Aberta à participação do público, que poderá enviar perguntas aos participantes, a live em alusão ao Dia da Consciência Negra é uma iniciativa do Núcleo de Promoção da Igualdade Étnico-Racial (Nupier) com a parceria do Centro de Apoio Operacional das Promotorias de Justiça de Proteção aos Direitos Humanos, unidades do MPPR.

“O Ministério Público do Paraná reforça, por ocasião da celebração do Dia da Consciência Negra, o compromisso permanente da Instituição de enfrentamento a todas as formas de discriminação, com especial destaque à atuação direcionada à indução e ao monitoramento de políticas públicas destinadas à promoção da igualdade étnico-racial”, enfatizou o procurador-geral de Justiça, Gilberto Giacoia.

Cenário

Alguns números exemplificam tal realidade de desigualdade. Dados do Instituto Brasileiro de Geografia e Estatística (IBGE) apontam que 56,1% da população do país se declaram negra – dado que considera a soma de pretos e pardos. No entanto, o segmento é também maioria entre a população carcerária do país (60%), estando por igual em maior proporção entre o contingente de pessoas sem ocupação ou subocupadas – em 2018, 64,2% das pessoas que não tinham emprego eram negras, segundo dados da Pesquisa Nacional por Amostra de Domicílios (Pnad).

Outra estatística que demonstra a diferença é o contexto da violência no país.
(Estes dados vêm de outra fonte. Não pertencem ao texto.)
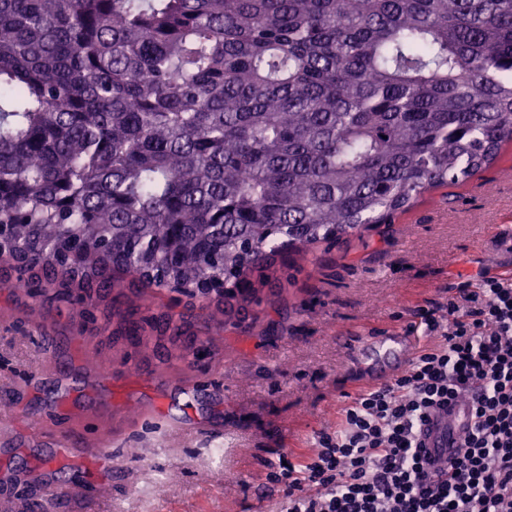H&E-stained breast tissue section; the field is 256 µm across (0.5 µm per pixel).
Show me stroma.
I'll list each match as a JSON object with an SVG mask.
<instances>
[{
  "label": "stroma",
  "instance_id": "stroma-1",
  "mask_svg": "<svg viewBox=\"0 0 512 512\" xmlns=\"http://www.w3.org/2000/svg\"><path fill=\"white\" fill-rule=\"evenodd\" d=\"M512 144L467 181L437 188L390 224L315 245L256 322L206 325L215 297L111 290L96 323L46 289L13 288L0 260V512L27 499L58 512H280L267 474L336 426L344 393L380 375L345 335L405 329L426 302L484 273L512 272ZM183 317L211 360L164 361L113 344L112 308ZM104 438L112 465L90 458ZM70 442L62 450V442ZM81 495L61 500L65 487Z\"/></svg>",
  "mask_w": 512,
  "mask_h": 512
}]
</instances>
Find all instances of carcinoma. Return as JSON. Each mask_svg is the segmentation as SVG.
Listing matches in <instances>:
<instances>
[{
  "mask_svg": "<svg viewBox=\"0 0 512 512\" xmlns=\"http://www.w3.org/2000/svg\"><path fill=\"white\" fill-rule=\"evenodd\" d=\"M509 142L512 0H0V257L92 323L123 282L255 320L315 244Z\"/></svg>",
  "mask_w": 512,
  "mask_h": 512,
  "instance_id": "1",
  "label": "carcinoma"
}]
</instances>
De acordo com o Atlas da Violência, elaborado pelo Instituto de Pesquisa Econômica e Aplicada (Ipea), em 2019, os negros representaram 77% das vítimas de homicídios,  mostrando-se a probabilidade de um negro ser assassinado 2,6 vezes superior à de uma pessoa não negra.

Políticas públicas

Um dos participantes do debate do dia 18 Frei David Santos, diretor executivo da organização não-governamental Educação e Cidadania de Afrodescendentes e Carentes (Educafro) – rede de pré-vestibulares comunitários com atuação em todo o país –, considera a necessidade de ampliação de políticas públicas voltadas ao ingresso e à permanência da juventude negra no ensino superior uma das necessidades para a transformação dessa realidade.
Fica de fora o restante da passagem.